The diagnosis is usually made by combination of clinical findings, Imaging and serological tests. Also a high suspicion and history of exposure in an endemic area gives clue to the diagnosis (3). Cardiac hydatid cysts account for less than 2% of all hydatid diseases. They most commonly affect the left ventricle (55-60%), but also the right ventricle, left atrium (8%), pulmonary artery, pericardium (7-8%) and the interventricular septum (5-9%). The clinical presentation of cardiac hydatid disease is variable and the diagnosis is difficult. Since cystic mass grows slowly, it is usually asymptomatic or can produce atypical or mild symptoms depending on localization; however, rupture of the hydatid cysts may induce embolism or life-threatening anaphylactic shock (5, 7, 8).When the interventricular septum is involved Complications such as anaphylaxis and embolisation into pulmonary and systemic sites can occur (6).
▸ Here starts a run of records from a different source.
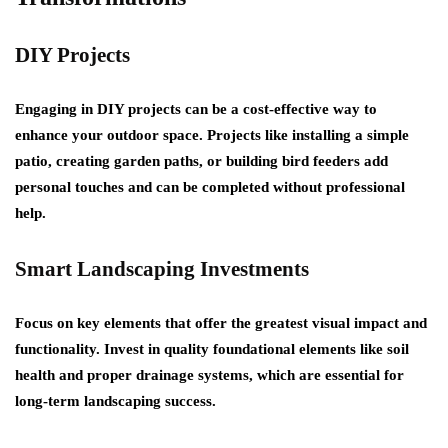
DIY Projects
Engaging in DIY projects can be a cost-effective way to
enhance your outdoor space. Projects like installing a simple
patio, creating garden paths, or building bird feeders add
personal touches and can be completed without professional
help.
Smart Landscaping Investments
Focus on key elements that offer the greatest visual impact and
functionality. Invest in quality foundational elements like soil
health and proper drainage systems, which are essential for
long-term landscaping success.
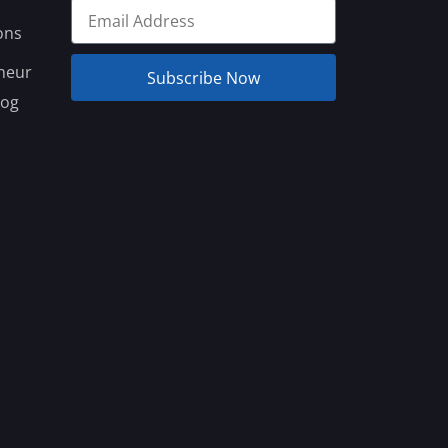
ons
neur
Subscribe Now
log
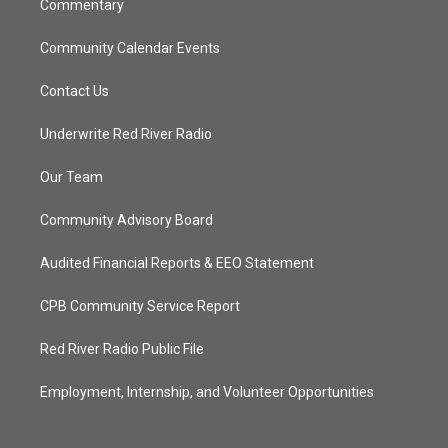
Commentary
Community Calendar Events
Contact Us
Underwrite Red River Radio
Our Team
Community Advisory Board
Audited Financial Reports & EEO Statement
CPB Community Service Report
Red River Radio Public File
Employment, Internship, and Volunteer Opportunities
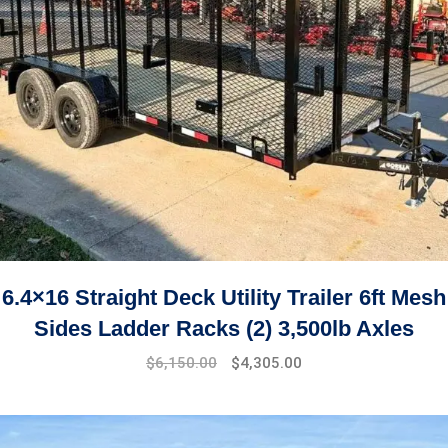
6.4×16 Straight Deck Utility Trailer 6ft Mesh
Sides Ladder Racks (2) 3,500lb Axles
$
6,150.00
$
4,305.00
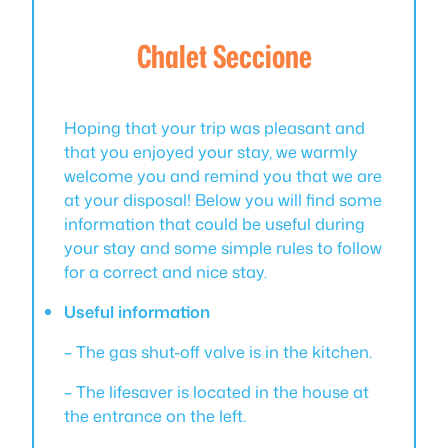
Chalet Seccione
Hoping that your trip was pleasant and
that you enjoyed your stay, we warmly
welcome you and remind you that we are
at your disposal! Below you will find some
information that could be useful during
your stay and some simple rules to follow
for a correct and nice stay.
Useful information
– The gas shut-off valve is in the kitchen.
– The lifesaver is located in the house at
the entrance on the left.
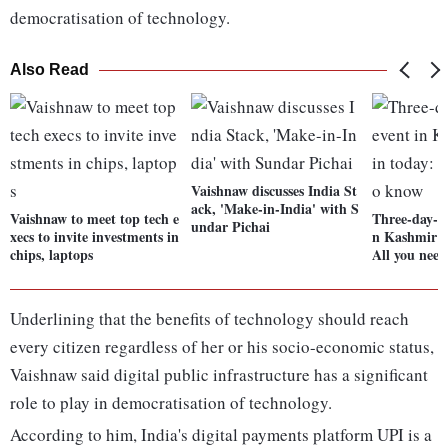
democratisation of technology.
Also Read
Vaishnaw discusses India St
ack, 'Make-in-India' with S
Vaishnaw to meet top tech e
Three-day-l
undar Pichai
xecs to invite investments in
n Kashmir t
chips, laptops
All you nee
Underlining that the benefits of technology should reach
every citizen regardless of her or his socio-economic status,
Vaishnaw said digital public infrastructure has a significant
role to play in democratisation of technology.
According to him, India's digital payments platform UPI is a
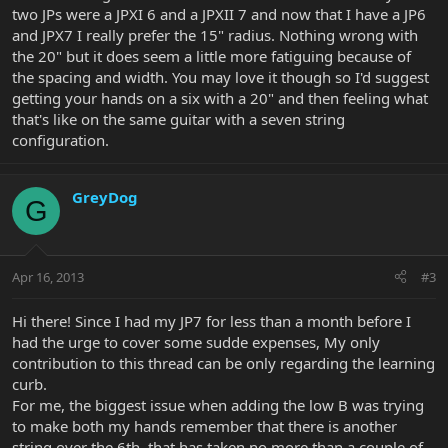
two JPs were a JPXI 6 and a JPXII 7 and now that I have a JP6
and JPX7 I really prefer the 15" radius. Nothing wrong with
the 20" but it does seem a little more fatiguing because of
the spacing and width. You may love it though so I'd suggest
getting your hands on a six with a 20" and then feeling what
that's like on the same guitar with a seven string
configuration.
GreyDog
G
Apr 16, 2013
#3
Hi there! Since I had my JP7 for less than a month before I
had the urge to cover some sudde expenses, My only
contribution to this thread can be only regarding the learning
curb.
For me, the biggest issue when adding the low B was trying
to make both my hands remember that there is another
string over the 6th..that has taken no more than a couple of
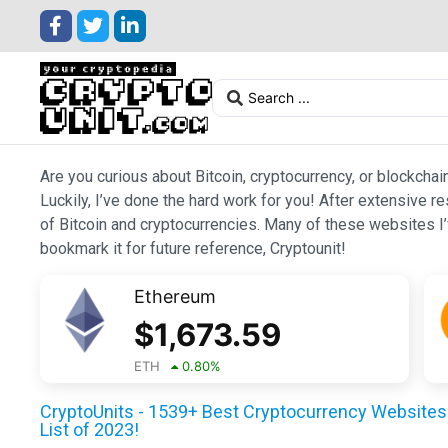
Are you curious about Bitcoin, cryptocurrency, or blockchai
Luckily, I’ve done the hard work for you! After extensive r
of Bitcoin and cryptocurrencies. Many of these websites I’v
bookmark it for future reference, Cryptounit!
Ethereum
$
1,673.59
ETH
0.80
%
CryptoUnits - 1539+ Best Cryptocurrency Websites 
List of 2023!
Early diagnosis of this condition is crucial to avoid these complications. In our case the unusual presentation revealed femoral embolisation caused by interventricular septum. Imaging indicated left ventricular septum as a probable primary site for ileofemoral artery location. Surgical treatment is the only option for cardiac hydatid disease since medical therapy does not offer insurance against rupture of the cyst and its potential complications (3). Resection of an intracardiac cyst by open cardiac surgery is recommended to avoid the grave complication of rupture, which is as common as 39 % based on literature (2, 3).

In our case, the hydatid cyst was located in the interventricular septum. The importance of our case rests in the unusual location of the hydatid cysts and also it’s unusual presentation. In such cases, differential diagnosis should include cardiac tumors, thrombus, myxoma and other rare intra-cardiac tumors, such a sarcoma.

Recurrence has been reported in 10% of the patients undergoing hydatid cyst surgery due to spillage of protoscoleces (9, 10). In this case, after 7 years follow-up with clinical and serological tests showed no evidence of recurrence, confirming the successful removal of the cysts.

Conclusion

This case emphasizes that, in endemic countries, primary cardiovascular echinococcosis should be considered in the differential diagnosis and conditions. Particularly when the patient report vascular or cardiac relevant manifestations or symptoms be observed in initial physical examinations.

Conflict of interests

The authors declare that there is no conflict of interests.